For that reason we will honor this modified Next Chapter program for employee initiated departures until tomorrow. That means, if you would like to leave Carta, and you let us know tomorrow morning, we will provide you the same package that all affected employees receive today. After tomorrow, the standard Next Chapter program resumes.
This was a difficult decision for me. My instinct was not to offer it. That a more generous package should only be available for employees who lost their job, a job they wanted, in the midst of a global crisis. But in the end we decided that honoring our commitment to fairness and symmetry between employees was the right thing to do.
Today we need to focus on processing all of our involuntary departures. If you are not leaving today, but want to leave tomorrow, let your HRBP know tomorrow morning before 9am Pacific and we will process your departure tomorrow.
It is sad to lose so many people today. I hope we don’t lose more tomorrow.
One of my big regrets is that I did not create a Carta Alumni network. My first job out of college was at a company called Trilogy which had a strong culture and an even stronger alumni program. In fact, the next three jobs I got after Trilogy came through the Trilogy alumni network. I want to create the same network for us where Carta alumni can find each other and work together again.
I’ve created a slack channel that all of you will receive invitations to today. In this channel we will post open positions at Carta that Carta alumni can apply to. I hope that, as our business recovers, we will get to hire many of you back. I also hope former Carta employees at other companies will post roles where they work. I hope alumni will connect to start companies together that I can invest in. And I hope everyone will simply stay in touch.
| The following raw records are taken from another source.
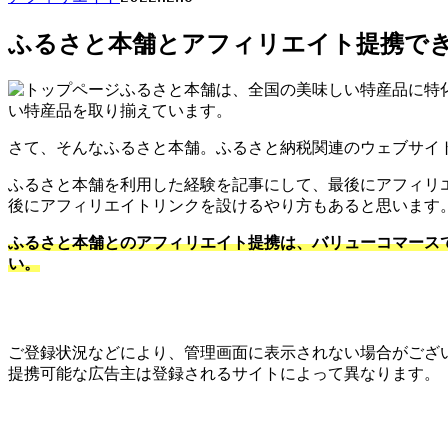
ふるさと本舗とアフィリエイト提携でき
ふるさと本舗は、全国の美味しい特産品に特
い特産品を取り揃えています。
さて、そんなふるさと本舗。ふるさと納税関連のウェブサイ
ふるさと本舗を利用した経験を記事にして、最後にアフィリ
後にアフィリエイトリンクを設けるやり方もあると思います
ふるさと本舗とのアフィリエイト提携は、バリューコマース
い。
ご登録状況などにより、管理画面に表示されない場合がござ
提携可能な広告主は登録されるサイトによって異なります。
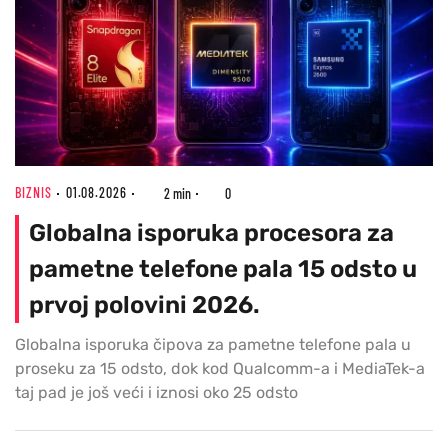
BIZNIS
01.08.2026
2 min
0
Globalna isporuka procesora za
pametne telefone pala 15 odsto u
prvoj polovini 2026.
Globalna isporuka čipova za pametne telefone pala u
proseku za 15 odsto, dok kod Qualcomm-a i MediaTek-a
taj pad je još veći i iznosi oko 25 odsto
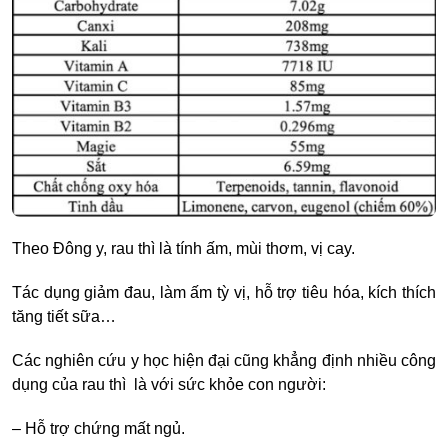
Theo Đông y, rau thì là tính ấm, mùi thơm, vị cay.
Tác dụng giảm đau, làm ấm tỳ vị, hỗ trợ tiêu hóa, kích thích
tăng tiết sữa…
Các nghiên cứu y học hiện đại cũng khẳng định nhiều công
dụng của rau thì là với sức khỏe con người:
– Hỗ trợ chứng mất ngủ.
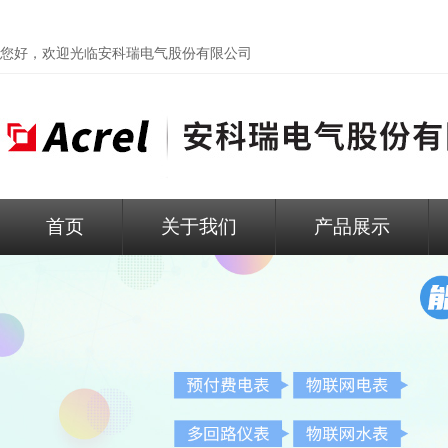
您好，欢迎光临
安科瑞电气股份有限公司
首页
关于我们
产品展示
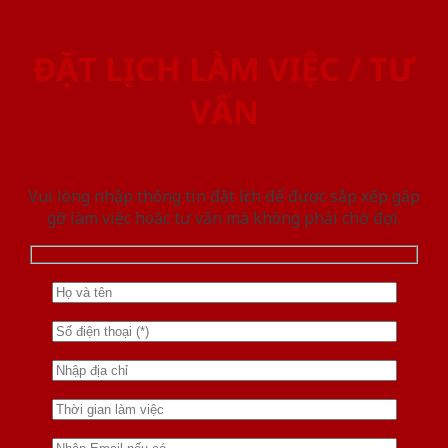
ĐẶT LỊCH LÀM VIỆC / TƯ
VẤN
Vui lòng nhập thông tin đặt lịch để được sắp xếp gặp
gỡ làm việc hoăc tư vấn mà không phải chờ đợi.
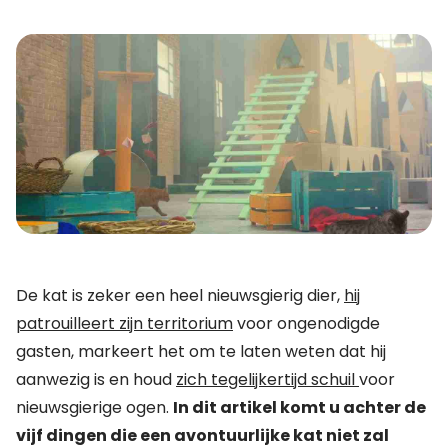
De kat is zeker een heel nieuwsgierig dier,
hij
patrouilleert zijn territorium
voor ongenodigde
gasten, markeert het om te laten weten dat hij
aanwezig is en houd
zich tegelijkertijd schuil
voor
nieuwsgierige ogen.
In dit artikel komt u achter de
vijf dingen die een avontuurlijke kat niet zal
I will be active in this channel as will our People team to help all of you go on to do great things. For those who remember eShares 101, the greatest thing Carta will ever produce is you. That has never been more true than now.
After we get off this zoom, if you are affected, you will receive invitations for your departure meetings this morning. After your meetings, we will start turning off access to various systems but we will keep your slack account until the end of the day. It is important that you be able to say goodbye to your friends and colleagues. And it is important that they get to say goodbye to you. To that end, we’ve created the channel #goodbye where affected people can leave personal contact information and anything else you’d like to share.
For many of you, this is the last time I will get to speak to you in a company-wide all-hands. I’ve thought a lot about what I want my last words to be. I thought about how all of you would be feeling. About how you will remember today, weeks, months, even years from now. I thought about if there were things I could say to make today easier for you. And if I had any parting wisdom or advice to offer.
After many restless nights I realized I just wanted two say two things to all of you.
First, I am very sorry. I’m sorry that we are going through this as a company. And I am sorry that all of you are going through this as Carta employees, Americans, and human beings. It is a scary and sad time. I remember 2000 and 2008 and how much fear people felt. This is worse. I hope all of you connect with your friends, family, and support networks. This is not a time to self-isolate. This is a time to ask others for help.
Second, I want to say thank you. I am privileged to have worked with all of you. Thank you for having been a part of our company. Thank you for being a part of our lives. Thank you for coming to Carta. We are all better for it.
See you on the Carta Alumni network.